Without father or mother, without genealogy, without beginning of days or end of life, resembling the Son of God, he remains a priest forever.
As we work through Hebrews 7 we are going to find a repeated emphasis on the eternal Priesthood of Jesus. I don’t believe the writer is arguing that Melchizedek actually was eternal. The point is that he appears on the pages of Scripture as being ”without genealogy”, so he seems’ to be without beginning or end.
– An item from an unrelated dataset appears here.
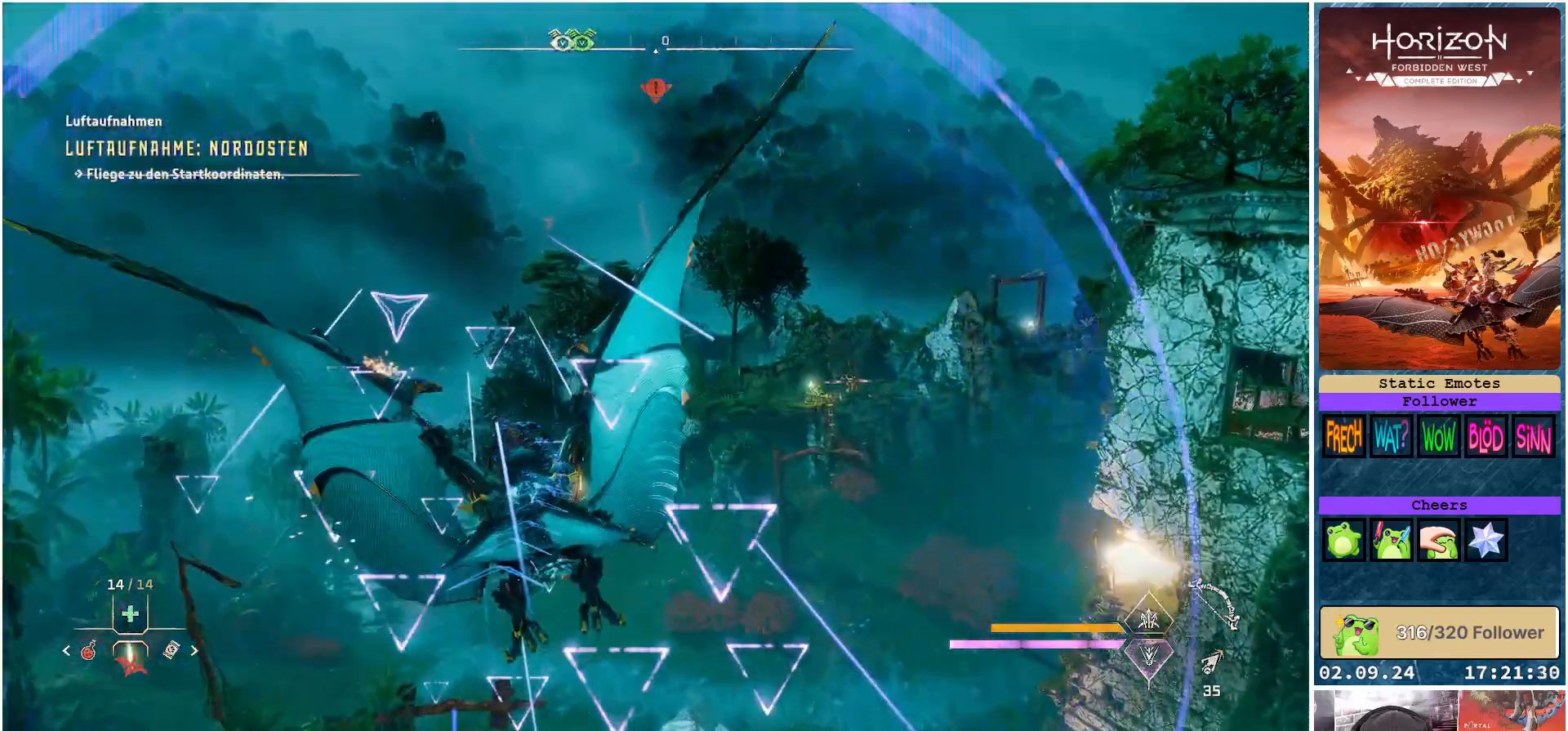
{"buttons": ["A"], "left_stick": "center", "right_stick": "center", "events": [[283, "left_stick", "center"]]}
Raymond Brown helpfully comments:
”He makes special mention of the fact that in Genesis we are given no ancestral details when Melchizedek’s name is mentioned, a little surprising in view of the numerous genealogies found in that book. The author does not wish for a moment to imply that because Melchizedek’s human parents are not mentioned they did not exist. The main point here is that In Scripture nothing is said of these things. So ‘in the silences as well as in the statements’ Melchizedek is ‘a fitting type of Christ’ (Bruce). This priest-king is in this sense timeless and as such he resembles the Son of God who continues a priest for ever…It is not Jesus who resembles Melchizedek, but Melchizedek who resembles the Lord Jesus. ‘Melchizedek was thus the facsimile of which Christ is the reality (Hawthorne).” (‘Christ above all’, p. 129).